学术文献库

Circulant graphs $C_n(R)$ and $C_n(S)$ are said to be \emph{Adam's isomorphic} if there exist some $a\in \mathbb{Z}_n^*$ such that $S = a R$ under arithmetic reflexive modulo $n$. $C_n(R)$ is said to have {\it Cayley Isomorphism} (CI)-property if whenever $C_n(S)$ is isomorphic to $C_n(R),$ they are of Adam's isomorphic. CI-problem determines which graphs (or which groups) have the $CI$-property. Classification of cyclic $CI$-groups was completed but investigation of graphs without $CI$-property is not much done. Vilfred defined Type-2 isomorphism, different from Adam's isomorphism, of circulant graphs $C_n(R)$ w.r.t. $r$, $r\in R$ $\ni$ $\gcd(n, r) = m > 1$. Type-2 isomorphic circulant graphs don't have CI-property and we obtained such graphs of order $n$ for $r$ = 2,3,5,7, $n\in\mathbb{N}$. In this paper, we obtain Type-2 isomorphic circulant graphs of order $np^3$ w.r.t. $r = p$, and abelian groups on these isomorphic graphs where $p$ is a prime number and $n\in\mathbb{N}$. Theorems \ref{c10} and \ref{c13} are the main results.

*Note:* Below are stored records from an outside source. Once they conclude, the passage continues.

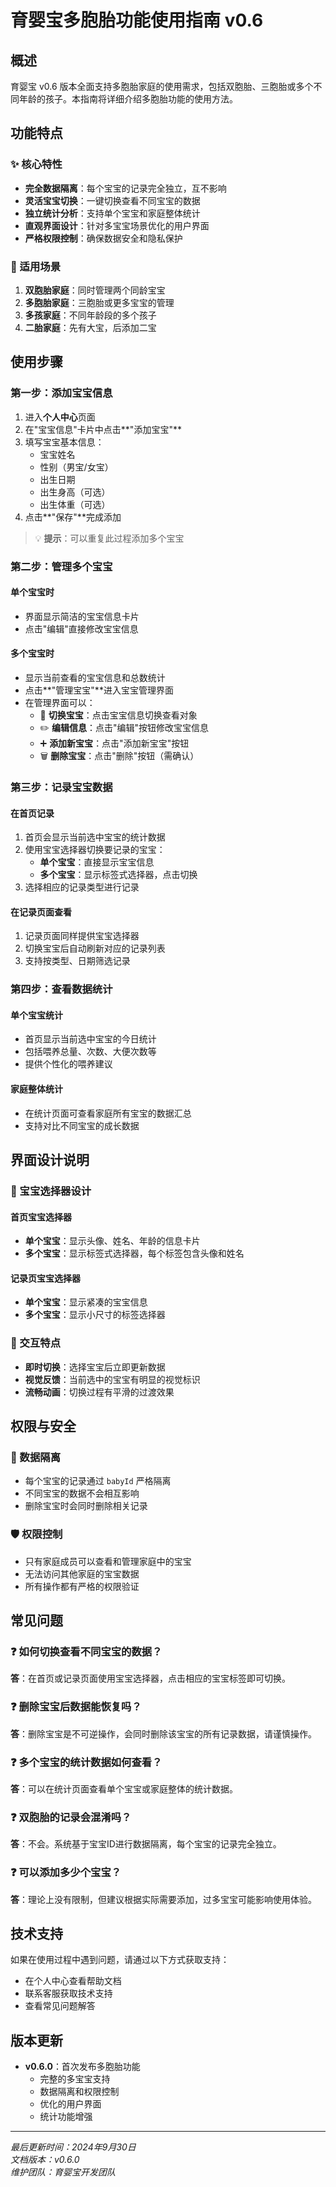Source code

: # 育婴宝多胞胎功能使用指南 v0.6

## 概述

育婴宝 v0.6 版本全面支持多胞胎家庭的使用需求，包括双胞胎、三胞胎或多个不同年龄的孩子。本指南将详细介绍多胞胎功能的使用方法。

## 功能特点

### ✨ 核心特性

- **完全数据隔离**：每个宝宝的记录完全独立，互不影响
- **灵活宝宝切换**：一键切换查看不同宝宝的数据
- **独立统计分析**：支持单个宝宝和家庭整体统计
- **直观界面设计**：针对多宝宝场景优化的用户界面
- **严格权限控制**：确保数据安全和隐私保护

### 🎯 适用场景

1. **双胞胎家庭**：同时管理两个同龄宝宝
2. **多胞胎家庭**：三胞胎或更多宝宝的管理
3. **多孩家庭**：不同年龄段的多个孩子
4. **二胎家庭**：先有大宝，后添加二宝

## 使用步骤

### 第一步：添加宝宝信息

1. 进入**个人中心**页面
2. 在"宝宝信息"卡片中点击**"添加宝宝"**
3. 填写宝宝基本信息：
   - 宝宝姓名
   - 性别（男宝/女宝）
   - 出生日期
   - 出生身高（可选）
   - 出生体重（可选）
4. 点击**"保存"**完成添加

> 💡 **提示**：可以重复此过程添加多个宝宝

### 第二步：管理多个宝宝

#### 单个宝宝时
- 界面显示简洁的宝宝信息卡片
- 点击"编辑"直接修改宝宝信息

#### 多个宝宝时
- 显示当前查看的宝宝信息和总数统计
- 点击**"管理宝宝"**进入宝宝管理界面
- 在管理界面可以：
  - 🔄 **切换宝宝**：点击宝宝信息切换查看对象
  - ✏️ **编辑信息**：点击"编辑"按钮修改宝宝信息
  - ➕ **添加新宝宝**：点击"添加新宝宝"按钮
  - 🗑️ **删除宝宝**：点击"删除"按钮（需确认）

### 第三步：记录宝宝数据

#### 在首页记录
1. 首页会显示当前选中宝宝的统计数据
2. 使用宝宝选择器切换要记录的宝宝：
   - **单个宝宝**：直接显示宝宝信息
   - **多个宝宝**：显示标签式选择器，点击切换
3. 选择相应的记录类型进行记录

#### 在记录页面查看
1. 记录页面同样提供宝宝选择器
2. 切换宝宝后自动刷新对应的记录列表
3. 支持按类型、日期筛选记录

### 第四步：查看数据统计

#### 单个宝宝统计
- 首页显示当前选中宝宝的今日统计
- 包括喂养总量、次数、大便次数等
- 提供个性化的喂养建议

#### 家庭整体统计
- 在统计页面可查看家庭所有宝宝的数据汇总
- 支持对比不同宝宝的成长数据

## 界面设计说明

### 🎨 宝宝选择器设计

#### 首页宝宝选择器
- **单个宝宝**：显示头像、姓名、年龄的信息卡片
- **多个宝宝**：显示标签式选择器，每个标签包含头像和姓名

#### 记录页宝宝选择器
- **单个宝宝**：显示紧凑的宝宝信息
- **多个宝宝**：显示小尺寸的标签选择器

### 📱 交互特点

- **即时切换**：选择宝宝后立即更新数据
- **视觉反馈**：当前选中的宝宝有明显的视觉标识
- **流畅动画**：切换过程有平滑的过渡效果

## 权限与安全

### 🔐 数据隔离

- 每个宝宝的记录通过 `babyId` 严格隔离
- 不同宝宝的数据不会相互影响
- 删除宝宝时会同时删除相关记录

### 🛡️ 权限控制

- 只有家庭成员可以查看和管理家庭中的宝宝
- 无法访问其他家庭的宝宝数据
- 所有操作都有严格的权限验证

## 常见问题

### ❓ 如何切换查看不同宝宝的数据？

**答**：在首页或记录页面使用宝宝选择器，点击相应的宝宝标签即可切换。

### ❓ 删除宝宝后数据能恢复吗？

**答**：删除宝宝是不可逆操作，会同时删除该宝宝的所有记录数据，请谨慎操作。

### ❓ 多个宝宝的统计数据如何查看？

**答**：可以在统计页面查看单个宝宝或家庭整体的统计数据。

### ❓ 双胞胎的记录会混淆吗？

**答**：不会。系统基于宝宝ID进行数据隔离，每个宝宝的记录完全独立。

### ❓ 可以添加多少个宝宝？

**答**：理论上没有限制，但建议根据实际需要添加，过多宝宝可能影响使用体验。

## 技术支持

如果在使用过程中遇到问题，请通过以下方式获取支持：

- 在个人中心查看帮助文档
- 联系客服获取技术支持
- 查看常见问题解答

## 版本更新

- **v0.6.0**：首次发布多胞胎功能
  - 完整的多宝宝支持
  - 数据隔离和权限控制
  - 优化的用户界面
  - 统计功能增强

---

*最后更新时间：2024年9月30日*  
*文档版本：v0.6.0*  
*维护团队：育婴宝开发团队*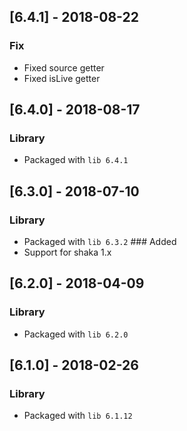 ## [6.4.1] - 2018-08-22
### Fix
- Fixed source getter
- Fixed isLive getter

## [6.4.0] - 2018-08-17
### Library
- Packaged with `lib 6.4.1`

## [6.3.0] - 2018-07-10
### Library
- Packaged with `lib 6.3.2`
### Added
- Support for shaka 1.x

## [6.2.0] - 2018-04-09
### Library
- Packaged with `lib 6.2.0`

## [6.1.0] - 2018-02-26
### Library
- Packaged with `lib 6.1.12`
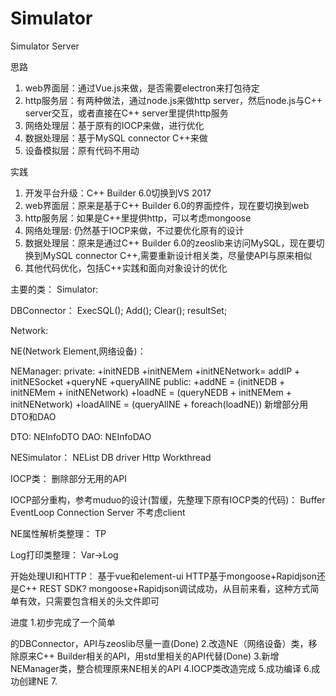 # Simulator
Simulator Server

思路
1. web界面层：通过Vue.js来做，是否需要electron来打包待定
2. http服务层：有两种做法，通过node.js来做http server，然后node.js与C++ server交互，或者直接在C++ server里提供http服务
3. 网络处理层：基于原有的IOCP来做，进行优化
4. 数据处理层：基于MySQL connector C++来做
5. 设备模拟层：原有代码不用动

实践
1. 开发平台升级：C++ Builder 6.0切换到VS 2017
2. web界面层：原来是基于C++ Builder 6.0的界面控件，现在要切换到web
3. http服务层：如果是C++里提供http，可以考虑mongoose
4. 网络处理层: 仍然基于IOCP来做，不过要优化原有的设计
5. 数据处理层：原来是通过C++ Builder 6.0的zeoslib来访问MySQL，现在要切换到MySQL connector C++,需要重新设计相关类，尽量使API与原来相似
6. 其他代码优化，包括C++实践和面向对象设计的优化

主要的类：
Simulator:

DBConnector：
ExecSQL();
Add();
Clear();
resultSet;

Network:

NE(Network Element,网络设备)：

NEManager:
private:
+initNEDB
+initNEMem
+initNENetwork= addIP + initNESocket
+queryNE
+queryAllNE
public:
+addNE = (initNEDB + initNEMem + initNENetwork)
+loadNE = (queryNEDB + initNEMem + initNENetwork)
+loadAllNE = (queryAllNE + foreach(loadNE))
新增部分用DTO和DAO

DTO:
NEInfoDTO
DAO:
NEInfoDAO

NESimulator：
NEList
DB driver
Http
Workthread

IOCP类：
删除部分无用的API

IOCP部分重构，参考muduo的设计(暂缓，先整理下原有IOCP类的代码)：
Buffer
EventLoop
Connection
Server
不考虑client

NE属性解析类整理：
TP

Log打印类整理：
Var->Log

开始处理UI和HTTP：
基于vue和element-ui
HTTP基于mongoose+Rapidjson还是C++ REST SDK?
mongoose+Rapidjson调试成功，从目前来看，这种方式简单有效，只需要包含相关的头文件即可

进度
1.初步完成了一个简单

的DBConnector，API与zeoslib尽量一直(Done)
2.改造NE（网络设备）类，移除原来C++ Builder相关的API，用std里相关的API代替(Done)
3.新增NEManager类，整合梳理原来NE相关的API
4.IOCP类改造完成
5.成功编译
6.成功创建NE
7.

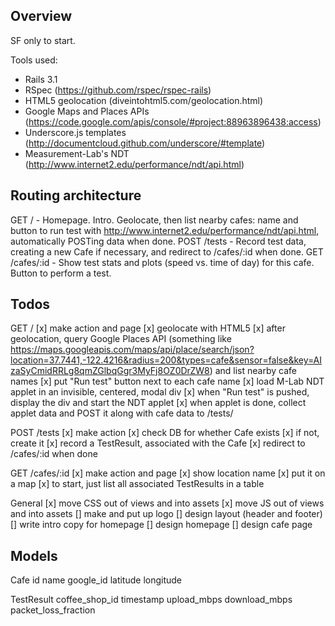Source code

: Overview
--------

SF only to start.

Tools used:

- Rails 3.1
- RSpec (https://github.com/rspec/rspec-rails)
- HTML5 geolocation (diveintohtml5.com/geolocation.html)
- Google Maps and Places APIs (https://code.google.com/apis/console/#project:88963896438:access)
- Underscore.js templates (http://documentcloud.github.com/underscore/#template)
- Measurement-Lab's NDT (http://www.internet2.edu/performance/ndt/api.html)


Routing architecture
--------------------

GET  / - Homepage. Intro. Geolocate, then list nearby cafes: name and button to run test with http://www.internet2.edu/performance/ndt/api.html, automatically POSTing data when done.
POST /tests - Record test data, creating a new Cafe if necessary, and redirect to /cafes/:id when done.
GET  /cafes/:id - Show test stats and plots (speed vs. time of day) for this cafe. Button to perform a test.


Todos
-----

GET /
[x] make action and page
[x] geolocate with HTML5
[x] after geolocation, query Google Places API (something like https://maps.googleapis.com/maps/api/place/search/json?location=37.7441,-122.4216&radius=200&types=cafe&sensor=false&key=AIzaSyCmidRRLg8qmZGlbqGgr3MyFj8OZ0DrZW8) and list nearby cafe names
[x] put "Run test" button next to each cafe name
[x] load M-Lab NDT applet in an invisible, centered, modal div
[x] when "Run test" is pushed, display the div and start the NDT applet
[x] when applet is done, collect applet data and POST it along with cafe data to /tests/

POST /tests
[x] make action
[x] check DB for whether Cafe exists
  [x] if not, create it
[x] record a TestResult, associated with the Cafe
[x] redirect to /cafes/:id when done

GET /cafes/:id
[x] make action and page
[x] show location name
[x] put it on a map
[x] to start, just list all associated TestResults in a table

General
[x] move CSS out of views and into assets
[x] move JS out of views and into assets
[] make and put up logo
[] design layout (header and footer)
[] write intro copy for homepage
[] design homepage
[] design cafe page


Models
------

Cafe
id
name
google_id
latitude
longitude

TestResult
coffee_shop_id
timestamp
upload_mbps
download_mbps
packet_loss_fraction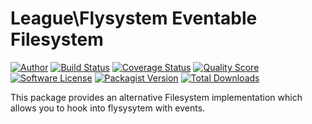 # League\Flysystem Eventable Filesystem

[![Author](http://img.shields.io/badge/author-@frankdejonge-blue.svg?style=flat-square)](https://twitter.com/frankdejonge)
[![Build Status](https://img.shields.io/travis/thephpleague/flysystem-eventable-filesystem/master.svg?style=flat-square)](https://travis-ci.org/thephpleague/flysystem-eventable-filesystem)
[![Coverage Status](https://img.shields.io/scrutinizer/coverage/g/thephpleague/flysystem-eventable-filesystem.svg?style=flat-square)](https://scrutinizer-ci.com/g/thephpleague/flysystem-eventable-filesystem/code-structure)
[![Quality Score](https://img.shields.io/scrutinizer/g/thephpleague/flysystem-eventable-filesystem.svg?style=flat-square)](https://scrutinizer-ci.com/g/thephpleague/flysystem-eventable-filesystem)
[![Software License](https://img.shields.io/badge/license-MIT-brightgreen.svg?style=flat-square)](LICENSE)
[![Packagist Version](https://img.shields.io/packagist/v/league/flysystem-eventable-filesystem.svg?style=flat-square)](https://packagist.org/packages/league/flysystem-eventable-filesystem)
[![Total Downloads](https://img.shields.io/packagist/dt/league/flysystem-eventable-filesystem.svg?style=flat-square)](https://packagist.org/packages/league/flysystem-eventable-filesystem)

This package provides an alternative Filesystem implementation which allows you to hook into flysysytem with events.
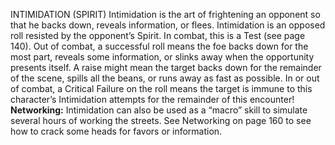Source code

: INTIMIDATION (SPIRIT)
Intimidation is the art of frightening an opponent so that he backs down, reveals information, or flees.
Intimidation is an opposed roll resisted by the opponent’s Spirit. In combat, this is a Test (see page 140). Out of combat, a successful roll means the foe backs down for the most part, reveals some information, or slinks away when the opportunity presents itself. A raise might mean the target backs down for the remainder of the scene, spills all the beans, or runs away as fast as possible.
In or out of combat, a Critical Failure on the roll means the target is immune to this character’s Intimidation attempts for the remainder of this encounter!
**Networking:** Intimidation can also be used as a “macro” skill to simulate several hours of working the streets. See Networking on page 160 to see how to crack some heads for favors or information.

Using Theorem \ref{c13}, a list of abelian groups on the $p$ isomorphic circulant graphs $C_{np^3}(R^{np^3,x+yp}_i)$ of Type-2 w.r.t. $r = p$ for $i$ = 1 to $p$ and for $p$ = 3,5,7, $n$ = 1,2 and $y$ = 0 is given in the Annexure, $1 \leq x \leq p-1$, $y\in\mathbb{N}_0$, $0 \leq y \leq np - 1$, $1 \leq x+yp \leq np^2-1$, $p,np^3-p\in R^{np^3,x+yp}_i$ and $i,n,x\in\mathbb{N}$.